Maa Nannaku Pelli () is a 1997 Telugu-language drama film starring Krishnam Raju, Srikanth, Simran and Ambika. The film won two Nandi Awards. The film was a breakthrough for M. S. Narayana. It was the first Telugu film to be shot entirely at the Ramoji Film City.

Plot
Balaraju (Srikanth) is the only son of Raghava Raju (Krishnam Raju) and grandson of Subbaraju (Kota Srinivasa Rao). Balaraju lost his mother when he was a child. Raghava Raju brings him up with great care so that he will not miss his mother. He does not consider marrying another lady because he thinks that it might deprive his love for his son.

Balaraju falls in love with a girl, Lahari (Simran) during a flight journey. He also gets his love accepted by everyone. One day, he happens to read his father's diary and realizes that his father had suppressed feelings for a lady called Sravani (Ambika). He wants to get his father married to Sravani along with his marriage. He is even ready to sacrifice his love when Lahari misunderstands his intentions. Knowing his son's broken love, Raghava Raju tries to send Sravani far away so that his son can get married without any problems. But Subbaraju and Balaraju stop this and convince Raghava Raju. Finally, Sravani understands his intentions, and all ends well.

- Raw data -
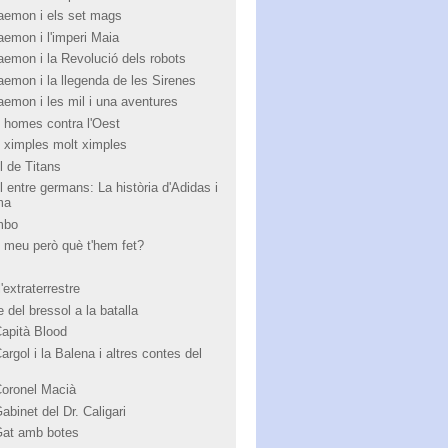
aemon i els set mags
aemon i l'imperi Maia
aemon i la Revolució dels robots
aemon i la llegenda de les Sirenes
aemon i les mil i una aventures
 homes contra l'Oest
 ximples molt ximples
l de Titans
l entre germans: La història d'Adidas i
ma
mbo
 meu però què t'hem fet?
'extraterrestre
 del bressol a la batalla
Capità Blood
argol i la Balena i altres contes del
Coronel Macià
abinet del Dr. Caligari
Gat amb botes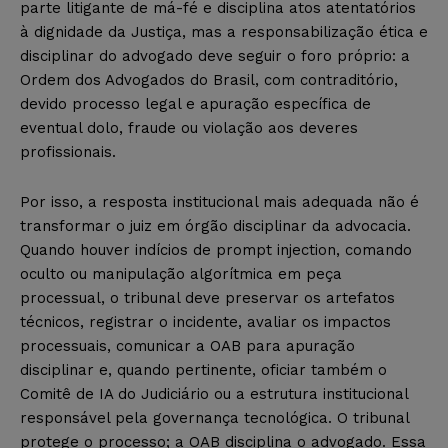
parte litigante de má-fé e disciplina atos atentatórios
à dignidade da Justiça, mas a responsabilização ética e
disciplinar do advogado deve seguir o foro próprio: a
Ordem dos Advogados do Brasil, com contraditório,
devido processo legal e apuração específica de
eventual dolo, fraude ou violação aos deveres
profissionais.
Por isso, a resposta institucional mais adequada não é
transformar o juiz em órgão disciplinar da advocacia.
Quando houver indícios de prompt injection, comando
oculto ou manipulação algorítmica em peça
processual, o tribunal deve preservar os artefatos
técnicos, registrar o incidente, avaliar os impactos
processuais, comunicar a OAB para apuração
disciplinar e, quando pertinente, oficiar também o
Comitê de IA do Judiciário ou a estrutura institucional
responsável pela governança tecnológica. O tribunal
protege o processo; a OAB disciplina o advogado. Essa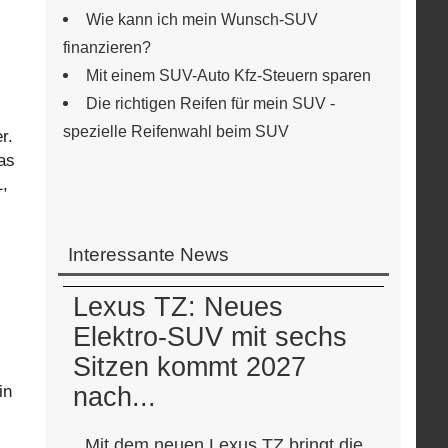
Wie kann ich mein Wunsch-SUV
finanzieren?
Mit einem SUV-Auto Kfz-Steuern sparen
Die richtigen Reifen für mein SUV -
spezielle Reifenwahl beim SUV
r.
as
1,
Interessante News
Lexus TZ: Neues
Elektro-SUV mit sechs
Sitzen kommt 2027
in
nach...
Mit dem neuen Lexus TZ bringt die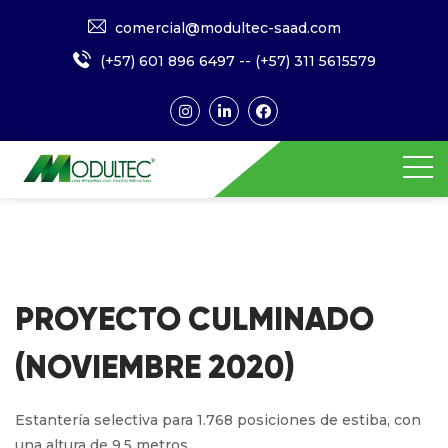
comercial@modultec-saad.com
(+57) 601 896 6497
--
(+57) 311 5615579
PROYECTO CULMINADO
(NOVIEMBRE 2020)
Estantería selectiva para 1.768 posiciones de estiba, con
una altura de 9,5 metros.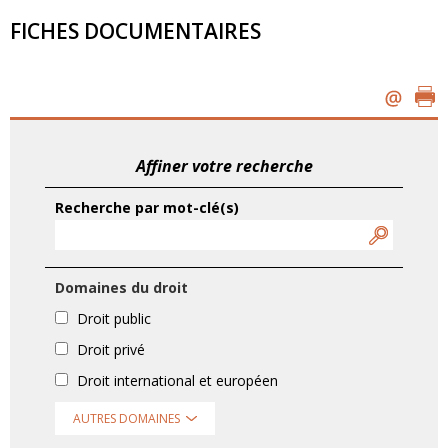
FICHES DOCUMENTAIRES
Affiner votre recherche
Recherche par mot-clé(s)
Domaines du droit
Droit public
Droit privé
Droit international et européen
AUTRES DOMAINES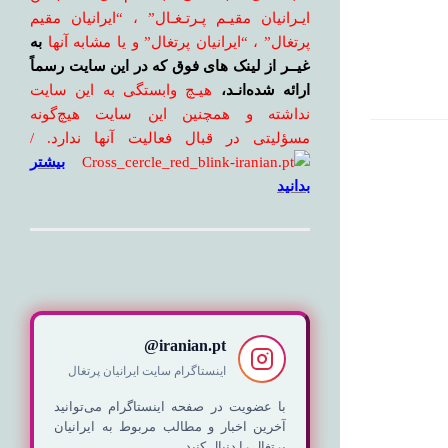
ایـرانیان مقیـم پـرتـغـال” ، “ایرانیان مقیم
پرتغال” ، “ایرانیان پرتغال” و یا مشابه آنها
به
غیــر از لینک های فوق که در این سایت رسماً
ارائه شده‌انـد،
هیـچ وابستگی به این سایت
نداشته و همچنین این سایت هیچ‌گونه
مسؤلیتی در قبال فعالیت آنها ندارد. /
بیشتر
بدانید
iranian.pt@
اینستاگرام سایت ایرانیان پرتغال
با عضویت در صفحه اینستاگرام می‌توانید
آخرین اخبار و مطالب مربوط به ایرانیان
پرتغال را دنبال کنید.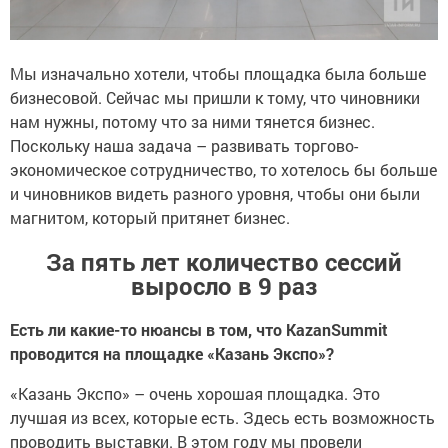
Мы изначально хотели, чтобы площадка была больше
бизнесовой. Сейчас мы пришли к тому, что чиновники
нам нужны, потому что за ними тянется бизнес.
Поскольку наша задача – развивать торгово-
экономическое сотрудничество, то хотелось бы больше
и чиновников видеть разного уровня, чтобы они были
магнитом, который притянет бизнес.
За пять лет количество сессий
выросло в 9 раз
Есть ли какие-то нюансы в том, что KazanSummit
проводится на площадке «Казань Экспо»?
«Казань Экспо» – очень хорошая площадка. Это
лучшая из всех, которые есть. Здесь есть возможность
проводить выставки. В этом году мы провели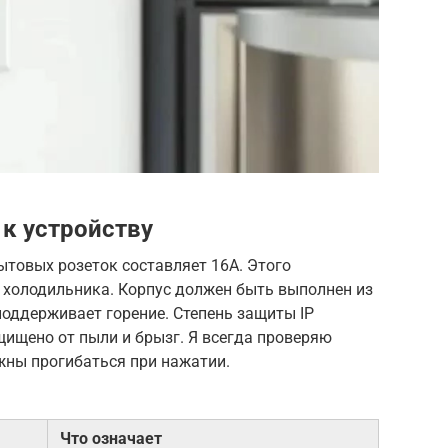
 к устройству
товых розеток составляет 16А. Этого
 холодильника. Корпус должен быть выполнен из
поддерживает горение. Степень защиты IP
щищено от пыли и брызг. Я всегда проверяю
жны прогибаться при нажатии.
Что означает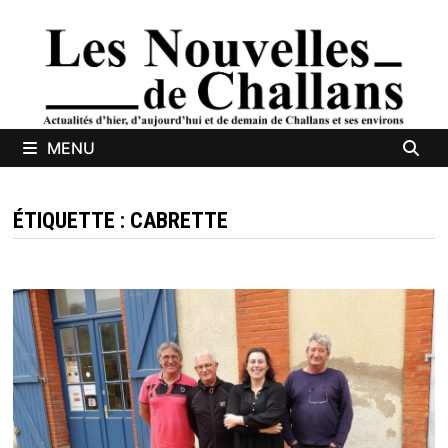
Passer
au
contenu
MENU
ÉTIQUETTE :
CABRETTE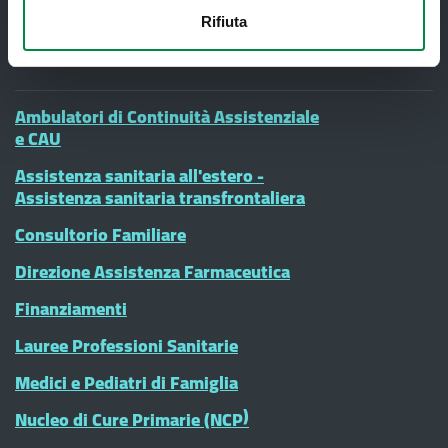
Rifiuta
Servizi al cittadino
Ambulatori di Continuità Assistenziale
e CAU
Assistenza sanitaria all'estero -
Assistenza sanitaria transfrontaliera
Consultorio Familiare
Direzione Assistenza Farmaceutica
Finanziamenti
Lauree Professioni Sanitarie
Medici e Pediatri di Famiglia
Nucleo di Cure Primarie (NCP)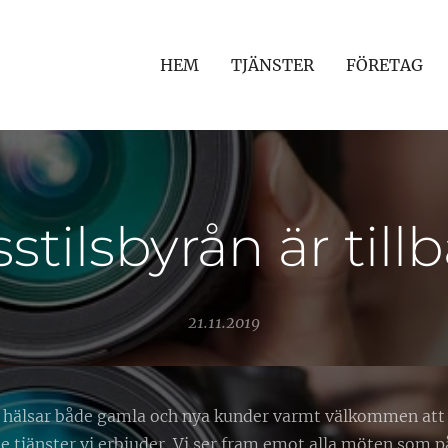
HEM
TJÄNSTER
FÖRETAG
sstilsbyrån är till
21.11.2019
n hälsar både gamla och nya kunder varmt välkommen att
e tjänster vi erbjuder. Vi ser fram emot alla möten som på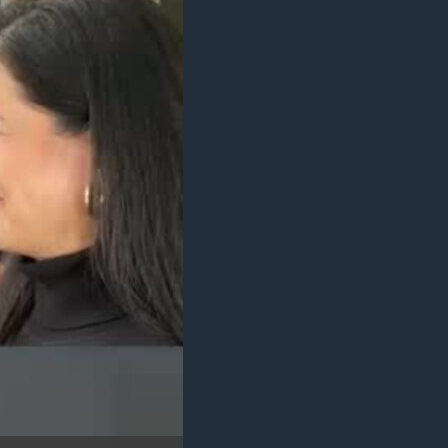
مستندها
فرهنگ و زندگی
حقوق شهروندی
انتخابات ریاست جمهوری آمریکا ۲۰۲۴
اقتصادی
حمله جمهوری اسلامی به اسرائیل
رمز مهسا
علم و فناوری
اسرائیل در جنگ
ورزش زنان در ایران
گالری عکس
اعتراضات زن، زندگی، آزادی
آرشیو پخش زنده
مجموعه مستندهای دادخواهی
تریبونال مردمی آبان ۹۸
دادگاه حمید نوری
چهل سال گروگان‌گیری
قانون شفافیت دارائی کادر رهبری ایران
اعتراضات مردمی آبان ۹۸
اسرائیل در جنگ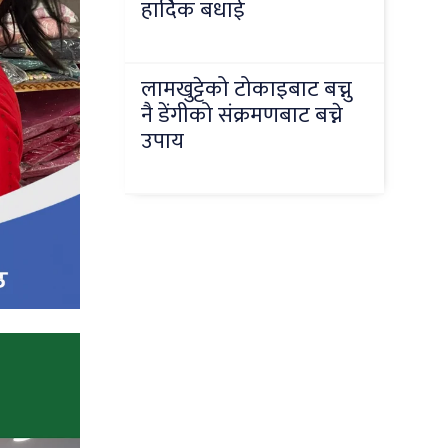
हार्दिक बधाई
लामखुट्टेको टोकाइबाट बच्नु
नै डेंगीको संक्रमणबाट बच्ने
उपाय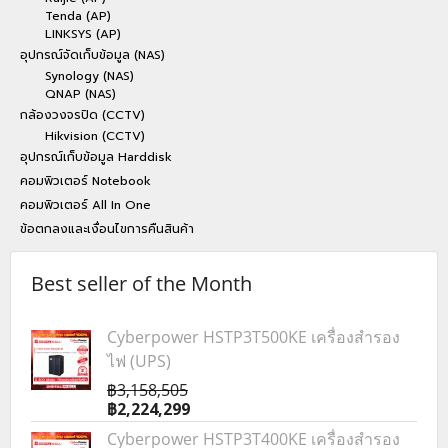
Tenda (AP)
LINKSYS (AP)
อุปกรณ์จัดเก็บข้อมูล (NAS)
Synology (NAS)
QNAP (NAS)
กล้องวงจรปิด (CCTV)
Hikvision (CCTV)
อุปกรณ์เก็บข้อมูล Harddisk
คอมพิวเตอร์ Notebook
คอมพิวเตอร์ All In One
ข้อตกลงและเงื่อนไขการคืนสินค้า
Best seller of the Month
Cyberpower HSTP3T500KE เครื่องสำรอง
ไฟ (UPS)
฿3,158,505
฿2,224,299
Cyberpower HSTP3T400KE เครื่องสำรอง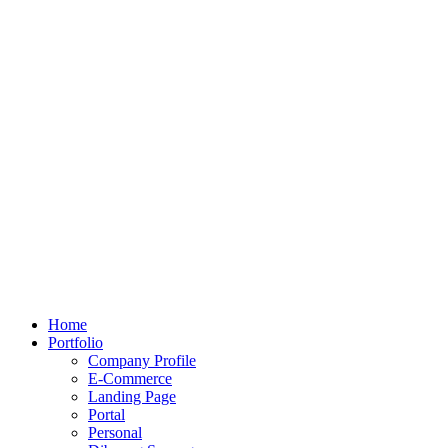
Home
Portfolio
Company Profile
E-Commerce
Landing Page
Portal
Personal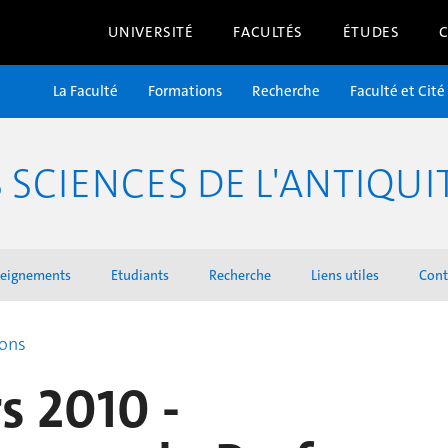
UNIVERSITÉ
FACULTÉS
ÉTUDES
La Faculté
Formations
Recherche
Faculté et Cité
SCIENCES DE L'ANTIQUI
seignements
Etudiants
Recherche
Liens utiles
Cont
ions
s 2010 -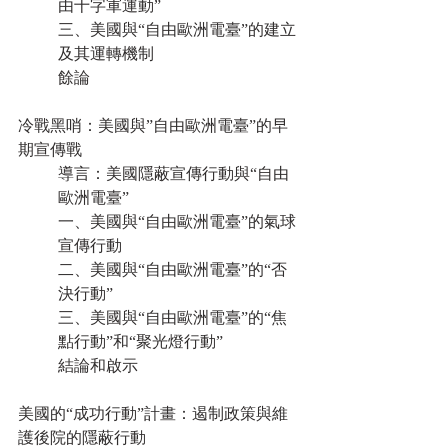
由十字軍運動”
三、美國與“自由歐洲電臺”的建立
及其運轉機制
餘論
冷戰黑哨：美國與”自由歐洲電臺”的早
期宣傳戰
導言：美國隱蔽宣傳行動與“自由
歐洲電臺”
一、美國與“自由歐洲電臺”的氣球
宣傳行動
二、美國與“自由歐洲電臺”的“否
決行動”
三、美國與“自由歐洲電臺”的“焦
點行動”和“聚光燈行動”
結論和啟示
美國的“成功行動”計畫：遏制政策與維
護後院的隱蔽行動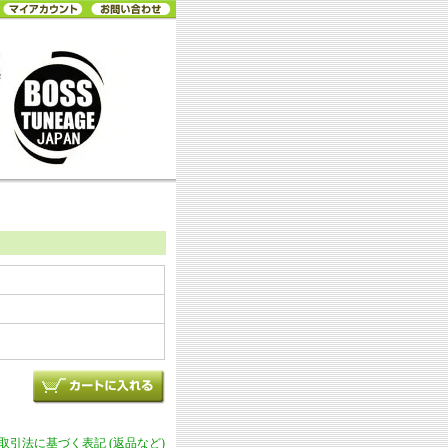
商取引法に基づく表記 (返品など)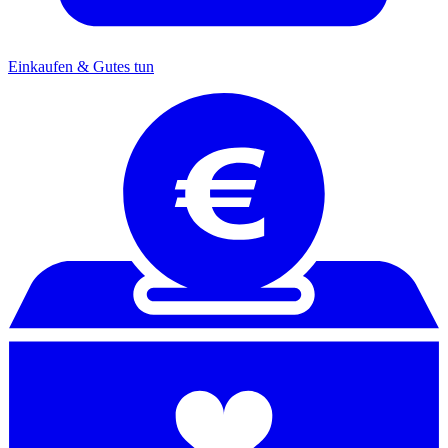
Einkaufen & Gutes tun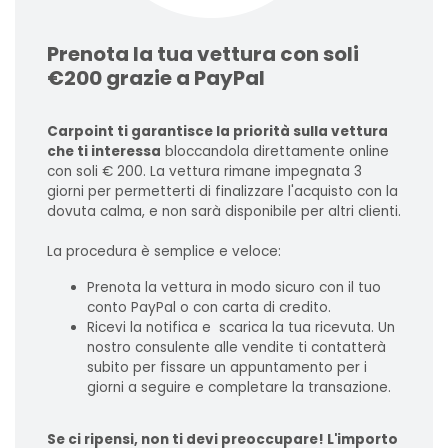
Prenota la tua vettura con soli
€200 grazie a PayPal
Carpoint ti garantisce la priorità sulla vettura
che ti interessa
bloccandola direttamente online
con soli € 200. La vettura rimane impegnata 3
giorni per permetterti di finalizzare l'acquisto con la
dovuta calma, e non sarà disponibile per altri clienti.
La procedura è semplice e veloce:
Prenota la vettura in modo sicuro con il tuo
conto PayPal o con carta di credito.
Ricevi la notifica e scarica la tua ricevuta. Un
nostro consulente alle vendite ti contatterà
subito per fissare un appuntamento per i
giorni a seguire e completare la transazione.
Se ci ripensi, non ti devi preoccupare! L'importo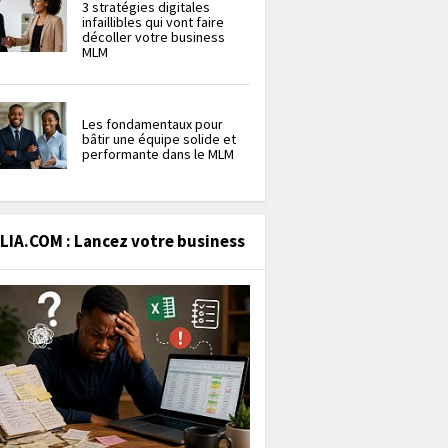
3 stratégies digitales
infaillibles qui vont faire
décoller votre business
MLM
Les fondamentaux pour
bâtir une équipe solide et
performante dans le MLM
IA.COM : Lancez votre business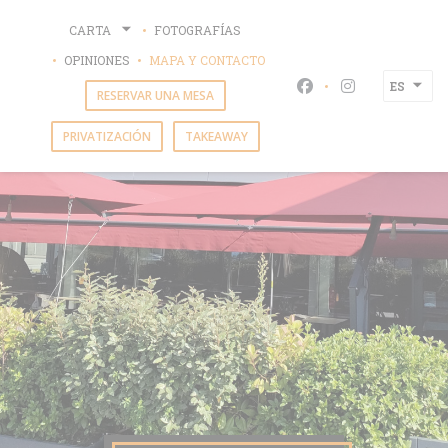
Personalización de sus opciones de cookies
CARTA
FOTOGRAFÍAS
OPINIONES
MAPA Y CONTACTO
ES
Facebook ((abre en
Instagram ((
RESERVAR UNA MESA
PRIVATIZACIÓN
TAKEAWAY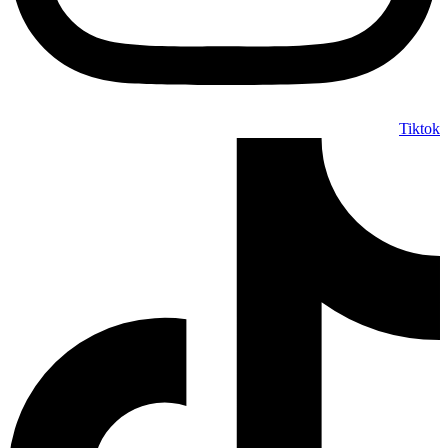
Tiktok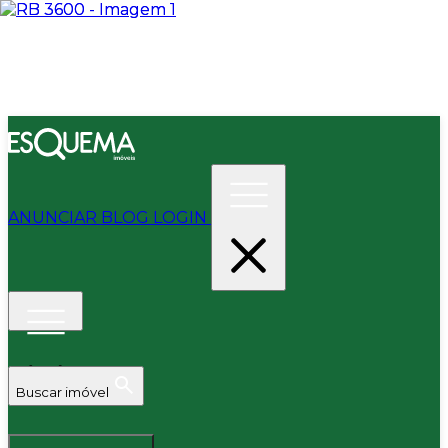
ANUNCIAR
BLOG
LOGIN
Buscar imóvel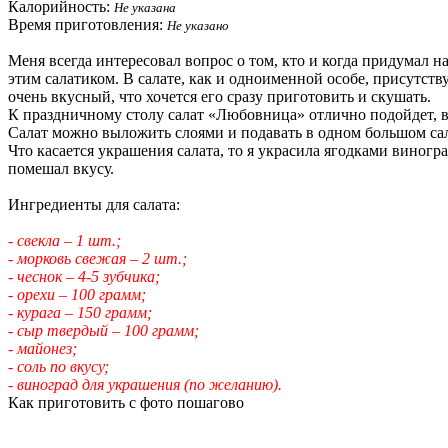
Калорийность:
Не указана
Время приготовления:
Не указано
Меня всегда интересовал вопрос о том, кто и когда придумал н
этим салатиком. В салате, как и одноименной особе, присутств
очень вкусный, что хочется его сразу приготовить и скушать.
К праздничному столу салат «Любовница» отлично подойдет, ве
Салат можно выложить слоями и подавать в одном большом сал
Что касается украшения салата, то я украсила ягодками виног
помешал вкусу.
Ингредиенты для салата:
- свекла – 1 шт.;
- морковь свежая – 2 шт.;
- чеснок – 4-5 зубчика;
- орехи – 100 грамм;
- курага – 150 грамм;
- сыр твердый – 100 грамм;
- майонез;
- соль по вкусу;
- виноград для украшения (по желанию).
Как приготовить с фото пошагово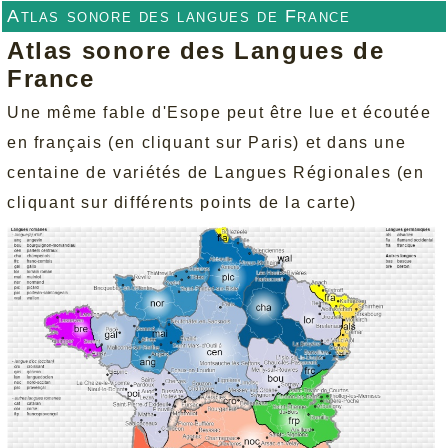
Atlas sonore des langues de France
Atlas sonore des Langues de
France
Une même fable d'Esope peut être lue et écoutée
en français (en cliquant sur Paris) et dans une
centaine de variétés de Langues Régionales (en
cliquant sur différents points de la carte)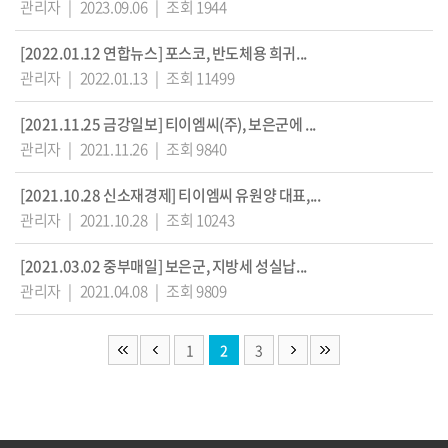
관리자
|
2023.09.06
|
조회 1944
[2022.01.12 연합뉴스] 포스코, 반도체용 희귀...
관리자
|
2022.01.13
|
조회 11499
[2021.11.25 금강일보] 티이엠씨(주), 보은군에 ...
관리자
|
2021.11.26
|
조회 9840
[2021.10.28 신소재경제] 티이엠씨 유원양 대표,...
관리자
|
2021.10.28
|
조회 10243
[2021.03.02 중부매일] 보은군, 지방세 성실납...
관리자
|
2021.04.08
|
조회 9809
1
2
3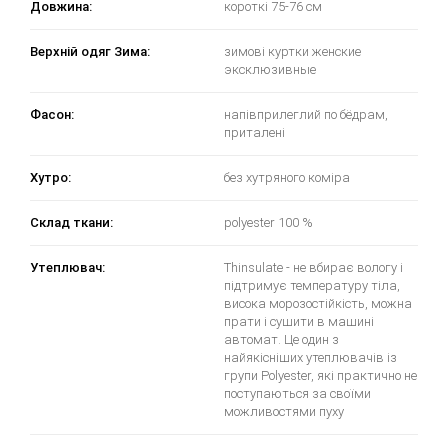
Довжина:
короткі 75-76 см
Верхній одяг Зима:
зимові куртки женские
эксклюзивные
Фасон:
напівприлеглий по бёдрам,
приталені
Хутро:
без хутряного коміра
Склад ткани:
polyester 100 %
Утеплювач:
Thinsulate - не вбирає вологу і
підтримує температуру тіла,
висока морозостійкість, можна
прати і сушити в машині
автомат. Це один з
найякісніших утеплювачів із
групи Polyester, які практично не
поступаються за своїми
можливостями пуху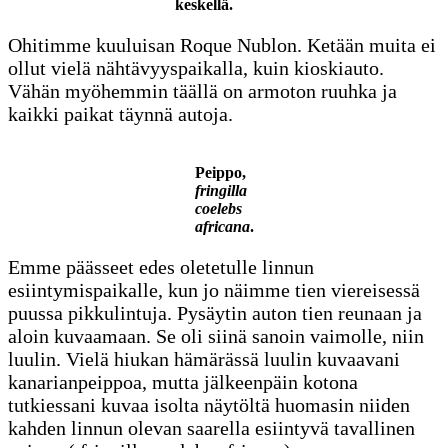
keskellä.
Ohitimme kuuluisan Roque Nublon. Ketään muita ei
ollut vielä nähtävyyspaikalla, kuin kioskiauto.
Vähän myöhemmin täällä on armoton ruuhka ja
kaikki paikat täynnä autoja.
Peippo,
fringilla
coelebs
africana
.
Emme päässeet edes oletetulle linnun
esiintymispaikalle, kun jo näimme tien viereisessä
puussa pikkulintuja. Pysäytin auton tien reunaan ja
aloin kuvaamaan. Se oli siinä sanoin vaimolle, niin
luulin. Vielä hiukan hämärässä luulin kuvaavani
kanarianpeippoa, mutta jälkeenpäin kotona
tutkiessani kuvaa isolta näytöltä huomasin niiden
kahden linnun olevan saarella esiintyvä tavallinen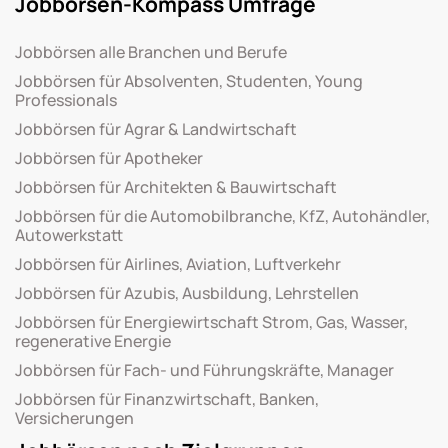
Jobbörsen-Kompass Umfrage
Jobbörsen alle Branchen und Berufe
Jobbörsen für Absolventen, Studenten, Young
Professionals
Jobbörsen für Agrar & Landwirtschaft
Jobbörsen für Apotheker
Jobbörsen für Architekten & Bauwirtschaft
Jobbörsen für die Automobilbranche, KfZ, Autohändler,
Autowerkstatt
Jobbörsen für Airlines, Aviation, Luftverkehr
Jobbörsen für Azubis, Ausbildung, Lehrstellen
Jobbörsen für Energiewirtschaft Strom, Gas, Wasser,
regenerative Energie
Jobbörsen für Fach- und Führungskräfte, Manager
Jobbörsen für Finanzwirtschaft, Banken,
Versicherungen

- Task description -
Continue the article on the 1997 Telugu film Maa Nannaku Pelli, starting right after the final sentence of its plot section.

- Response to this exercise -
Cast
 Krishnam Raju as Raja Kalidindi Raghava Raju
 Srikanth as Bala Raju
 Simran as Lahari
 Ambika as Sravani
 Kota Srinivasa Rao as Subba Raju
 Chalapathi Rao as Sarvarayudu
 Mallikarjuna Rao as Anjaneyulu
 M. S. Narayana as Sravani's father
 Raja Ravindra as Bala Raju's friend
 Namala Murthy

Soundtrack

Reception 
A critic from Andhra Today opined that "'Maa Naannaki Pelli' is a nice movie built around a thought provoking theme under the able direction of E.V.V.Satyanarayana".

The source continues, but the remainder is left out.